**RECORDS FOR THIS TASK**:
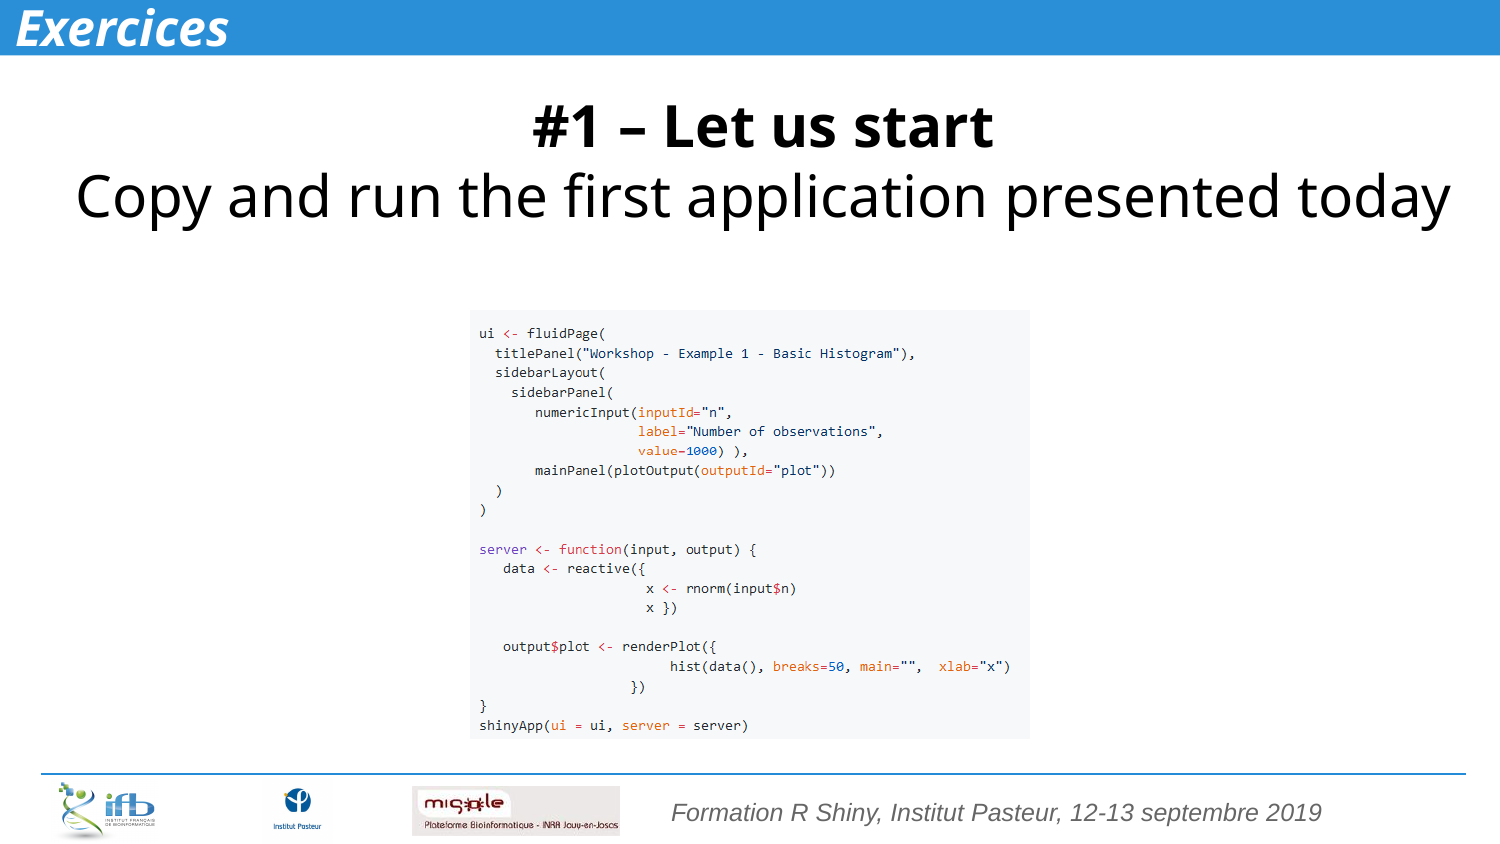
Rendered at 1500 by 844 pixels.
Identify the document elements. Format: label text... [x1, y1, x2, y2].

picture [412, 786, 620, 836]
picture [469, 310, 1030, 740]
title Exercices [0, 0, 1500, 56]
picture [262, 778, 333, 844]
picture [51, 779, 158, 843]
list #1 – Let us start Copy and run the first application presented today [37, 74, 1469, 759]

**WHAT IS NEEDED**: Copy each line of the listing exactly, skipping any picture.

**EXPECTED ANSWER**:
Rendered at 1500 by 844 pixels.
Identify the document elements. Format: label text... [x1, y1, x2, y2].

picture [412, 786, 620, 836]
picture [469, 310, 1030, 740]
title Exercices [0, 0, 1500, 56]
picture [262, 778, 333, 844]
picture [51, 779, 158, 843]
list #1 – Let us start Copy and run the first application presented today [37, 74, 1469, 759]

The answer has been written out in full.